Compte rendu réunion IBODE du 25 janvier 2012

lundi 30 janvier 2012 par Bernard Giusti Secrétaire Général Adjoint

 

Etaient présents : Le directeur du GH, le Chef de Service, la DRH, la DSSI, 3 cadres, 9 IBODE, 2 CGT
 
La réunion a été ouverte par le Directeur qui a rappelé les points sur lesquels la direction et le personnel s’étaient, selon lui, mis d’accord. Entre l’avant-dernière réunion et celle-ci, la DRH avait envoyé un courrier au personnel dans lequel elle formulait les propositions faites par la direction pour les modalités de paiement des astreintes.
Ces propositions excluent que les heures d’astreintes soient à la fois payées et récupérées.
La direction a insisté sur ce point : ou les heures effectuées sont payées avec une majoration de 50%, ou elles sont récupérées à hauteur de 50%. L’argument de la direction est que « cela reviendrait trop cher à l’employeur de permettre au personnel d’être à la fois payé et de récupérer les heures ».
Marise Dantin (CGT) explique que sans le recrutement des deux postes de nuit, le personnel devra faire face à une charge de travail très lourde.
Des IBODE expliquent qu’ils sont déjà en sous-effectif. D’autres que si 9 IBODE sur 17 étaient d’accord pour faire des astreintes à condition que les heures soient payées ET récupérées, seules 6 le seront si les heures ne sont que payées OU que récupérées.
Le Directeur et le Chef de Service affirment qu’il y aura très peu de véritables urgences de nuit, 1 tous les deux mois selon eux.
Marise Dantin met en doute ces affirmations et objecte que d’après ce que l’on sait grâce à nos collègues des urgences, le nombre de patients sera beaucoup plus important.
Une IBODE rappelle que l’ouverture des blocs 24h/24 incitera les pompiers à diriger les urgences sur Cochin.

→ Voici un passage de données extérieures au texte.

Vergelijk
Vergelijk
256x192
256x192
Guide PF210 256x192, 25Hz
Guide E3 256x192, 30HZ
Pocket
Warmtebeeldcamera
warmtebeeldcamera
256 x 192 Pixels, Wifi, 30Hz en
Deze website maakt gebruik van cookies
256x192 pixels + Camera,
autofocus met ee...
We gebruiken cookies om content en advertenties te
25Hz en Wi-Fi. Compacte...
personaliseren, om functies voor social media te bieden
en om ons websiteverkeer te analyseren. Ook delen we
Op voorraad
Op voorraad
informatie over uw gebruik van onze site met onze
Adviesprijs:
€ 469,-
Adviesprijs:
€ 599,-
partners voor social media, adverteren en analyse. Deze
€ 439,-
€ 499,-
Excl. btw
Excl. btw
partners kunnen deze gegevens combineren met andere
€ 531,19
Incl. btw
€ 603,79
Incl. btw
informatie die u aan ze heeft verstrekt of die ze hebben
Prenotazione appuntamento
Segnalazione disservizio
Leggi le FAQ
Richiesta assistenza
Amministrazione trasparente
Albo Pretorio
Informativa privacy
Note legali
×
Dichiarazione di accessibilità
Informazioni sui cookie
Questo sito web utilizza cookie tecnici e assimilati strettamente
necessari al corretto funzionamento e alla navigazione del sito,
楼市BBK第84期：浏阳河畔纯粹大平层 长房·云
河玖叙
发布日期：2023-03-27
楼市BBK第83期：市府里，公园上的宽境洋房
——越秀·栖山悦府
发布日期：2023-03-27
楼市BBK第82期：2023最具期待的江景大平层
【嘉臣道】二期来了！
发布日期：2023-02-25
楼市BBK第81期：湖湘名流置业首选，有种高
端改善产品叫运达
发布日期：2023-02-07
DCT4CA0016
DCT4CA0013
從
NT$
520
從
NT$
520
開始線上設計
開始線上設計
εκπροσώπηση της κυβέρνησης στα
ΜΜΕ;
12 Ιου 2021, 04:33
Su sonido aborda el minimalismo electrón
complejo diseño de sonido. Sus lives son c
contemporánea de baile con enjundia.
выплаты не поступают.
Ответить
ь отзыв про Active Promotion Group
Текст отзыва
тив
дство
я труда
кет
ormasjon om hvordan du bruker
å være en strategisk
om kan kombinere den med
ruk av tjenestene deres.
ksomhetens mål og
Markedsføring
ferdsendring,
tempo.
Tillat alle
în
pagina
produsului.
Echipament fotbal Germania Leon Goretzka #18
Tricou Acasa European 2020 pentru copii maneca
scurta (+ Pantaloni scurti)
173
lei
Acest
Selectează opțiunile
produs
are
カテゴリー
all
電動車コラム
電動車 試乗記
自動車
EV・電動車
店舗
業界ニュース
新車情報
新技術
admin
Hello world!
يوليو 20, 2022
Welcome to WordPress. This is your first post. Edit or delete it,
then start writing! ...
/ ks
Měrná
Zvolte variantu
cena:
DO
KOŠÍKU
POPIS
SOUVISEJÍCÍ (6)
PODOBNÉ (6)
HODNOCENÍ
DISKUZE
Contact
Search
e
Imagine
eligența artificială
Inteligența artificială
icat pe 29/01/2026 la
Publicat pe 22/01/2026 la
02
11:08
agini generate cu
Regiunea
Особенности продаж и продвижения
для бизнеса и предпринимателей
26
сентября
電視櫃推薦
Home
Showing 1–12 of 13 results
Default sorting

Le Chef de Service affirme que seules les véritables urgences orthopédiques seront traitées.
Marise Dantin pose alors le problème des lits disponibles.

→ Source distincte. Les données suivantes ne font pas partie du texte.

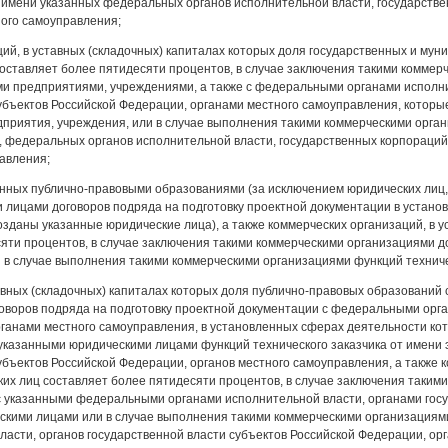
т имени указанных федеральных органов исполнительной власти, государстве
ного самоуправления;
ций, в уставных (складочных) капиталах которых доля государственных и м
ставляет более пятидесяти процентов, в случае заключения такими коммерч
ми предприятиями, учреждениями, а также с федеральными органами исполн
убъектов Российской Федерации, органами местного самоуправления, которы
приятия, учреждения, или в случае выполнения такими коммерческими орган
 федеральных органов исполнительной власти, государственных корпораций,
авления;
анных публично-правовыми образованиями (за исключением юридических лиц,
лицами договоров подряда на подготовку проектной документации в установ
озданы указанные юридические лица), а также коммерческих организаций, в 
яти процентов, в случае заключения такими коммерческими организациями д
в случае выполнения такими коммерческими организациями функций техничес
тавных (складочных) капиталах которых доля публично-правовых образований
воров подряда на подготовку проектной документации с федеральными орга
рганами местного самоуправления, в установленных сферах деятельности ко
указанными юридическими лицами функций технического заказчика от имени 
убъектов Российской Федерации, органов местного самоуправления, а также к
их лиц составляет более пятидесяти процентов, в случае заключения таким
с указанными федеральными органами исполнительной власти, органами госу
скими лицами или в случае выполнения такими коммерческими организациями
ласти, органов государственной власти субъектов Российской Федерации, орг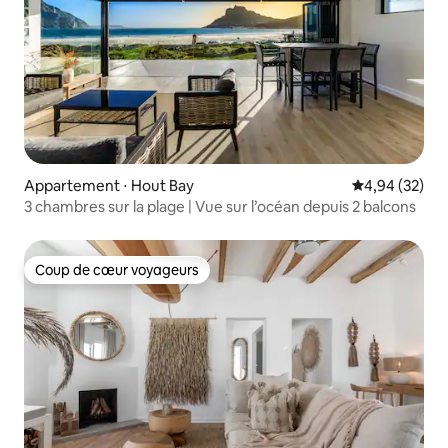
Appartement ⋅ Hout Bay
Évaluation mo
4,94 (32)
3 chambres sur la plage | Vue sur l’océan depuis 2 balcons
Coup de cœur voyageurs
Coup de cœur voyageurs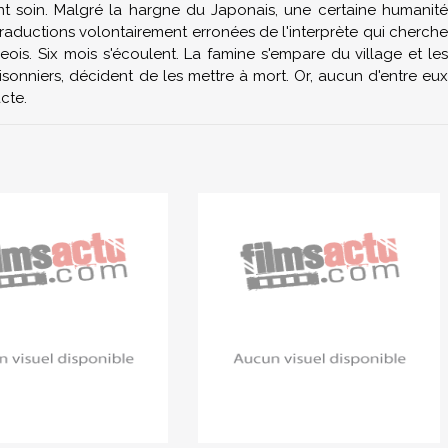
nt soin. Malgré la hargne du Japonais, une certaine humanité
 traductions volontairement erronées de l'interprète qui cherche
ois. Six mois s'écoulent. La famine s'empare du village et les
risonniers, décident de les mettre à mort. Or, aucun d'entre eux
cte.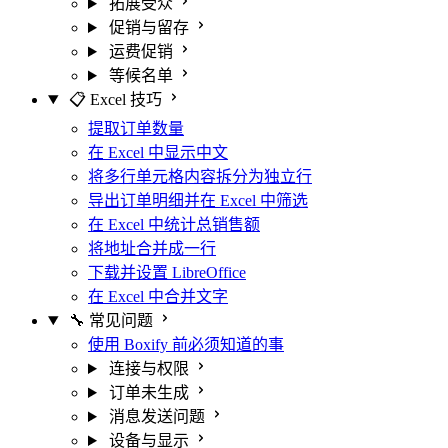
拓展受众
促销与留存
运费促销
等候名单
📋 Excel 技巧
提取订单数量
在 Excel 中显示中文
将多行单元格内容拆分为独立行
导出订单明细并在 Excel 中筛选
在 Excel 中统计总销售额
将地址合并成一行
下载并设置 LibreOffice
在 Excel 中合并文字
🔧 常见问题
使用 Boxify 前必须知道的事
连接与权限
订单未生成
消息发送问题
设备与显示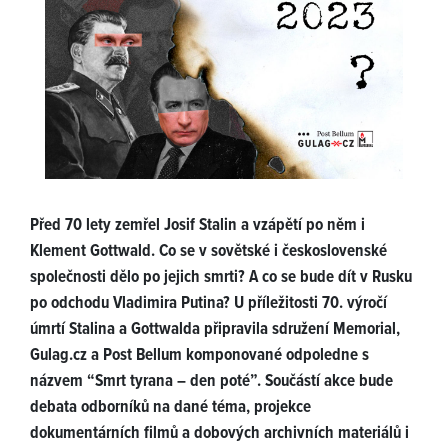
Před 70 lety zemřel Josif Stalin a vzápětí po něm i
Klement Gottwald. Co se v sovětské i československé
společnosti dělo po jejich smrti? A co se bude dít v Rusku
po odchodu Vladimira Putina? U příležitosti 70. výročí
úmrtí Stalina a Gottwalda připravila sdružení Memorial,
Gulag.cz a Post Bellum komponované odpoledne s
názvem “Smrt tyrana – den poté”. Součástí akce bude
debata odborníků na dané téma, projekce
dokumentárních filmů a dobových archivních materiálů i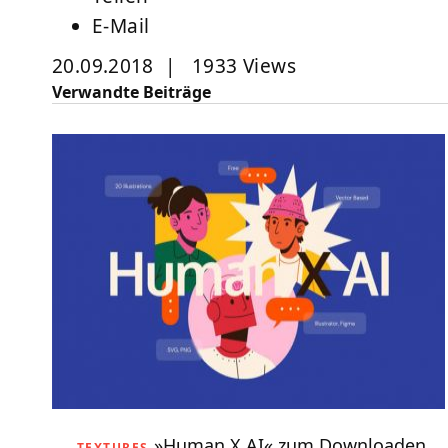
E-Mail
20.09.2018
|
1933 Views
Verwandte Beiträge
»Human X AI« zum Downloaden
TEXTURES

Le Chef de Service acquiesce.
Bernard Giusti (CGT) relève la contradiction entre les dires de la DRH (coût important si heures payées et récupérées) et les affirmations selon lesquelles il y aura très peu d’astreintes : s’il y a peu d’astreintes, le coût ne devrait pas être élevé…
Le Directeur du GH déclare que de toute façon il imposera les astreintes, avec ou sans le consentement des IBODE.

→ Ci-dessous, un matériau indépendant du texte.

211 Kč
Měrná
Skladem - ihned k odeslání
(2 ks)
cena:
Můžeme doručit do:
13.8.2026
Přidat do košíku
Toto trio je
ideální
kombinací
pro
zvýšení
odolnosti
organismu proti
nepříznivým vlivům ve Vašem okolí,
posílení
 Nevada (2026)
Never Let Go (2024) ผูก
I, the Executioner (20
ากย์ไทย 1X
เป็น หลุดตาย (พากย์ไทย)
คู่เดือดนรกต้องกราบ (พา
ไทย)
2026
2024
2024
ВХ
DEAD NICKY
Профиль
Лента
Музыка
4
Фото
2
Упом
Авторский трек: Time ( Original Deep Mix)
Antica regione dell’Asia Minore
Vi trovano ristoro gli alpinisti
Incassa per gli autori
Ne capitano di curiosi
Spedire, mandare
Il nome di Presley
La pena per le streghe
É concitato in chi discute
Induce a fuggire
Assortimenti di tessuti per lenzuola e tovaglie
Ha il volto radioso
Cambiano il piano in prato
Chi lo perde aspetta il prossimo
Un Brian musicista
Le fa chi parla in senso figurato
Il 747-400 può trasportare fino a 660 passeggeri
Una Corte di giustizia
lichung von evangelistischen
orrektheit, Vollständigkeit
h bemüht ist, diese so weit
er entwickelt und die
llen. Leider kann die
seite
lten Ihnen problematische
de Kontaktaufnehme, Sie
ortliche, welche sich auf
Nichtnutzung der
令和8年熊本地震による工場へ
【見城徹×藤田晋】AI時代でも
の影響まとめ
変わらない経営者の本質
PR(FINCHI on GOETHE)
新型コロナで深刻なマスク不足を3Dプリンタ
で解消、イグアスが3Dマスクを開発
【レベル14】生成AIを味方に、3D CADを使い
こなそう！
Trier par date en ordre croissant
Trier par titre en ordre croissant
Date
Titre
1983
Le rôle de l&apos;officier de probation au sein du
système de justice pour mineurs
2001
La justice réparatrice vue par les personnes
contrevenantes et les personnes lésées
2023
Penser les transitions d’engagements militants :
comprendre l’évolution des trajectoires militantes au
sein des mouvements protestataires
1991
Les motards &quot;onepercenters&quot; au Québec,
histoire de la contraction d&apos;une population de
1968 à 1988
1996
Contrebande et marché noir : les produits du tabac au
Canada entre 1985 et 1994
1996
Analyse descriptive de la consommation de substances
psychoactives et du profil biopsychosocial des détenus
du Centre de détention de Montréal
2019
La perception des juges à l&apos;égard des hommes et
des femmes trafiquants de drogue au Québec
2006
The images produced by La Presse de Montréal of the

Des IBODE en concluent qu’ils n’ont donc pas le choix et qu’il n’y a rien à faire.
Marise Dantin leur rappelle que la législation les protège, et que l’esclavage est aboli depuis longtemps.
Le Directeur parle de provocation.
Marise Dantin déclare qu’elle ne fait que son travail de syndicaliste en protégeant le personnel, tandis que le directeur fait le sien.
Devant l’intransigeance de la direction, la réunion est levée.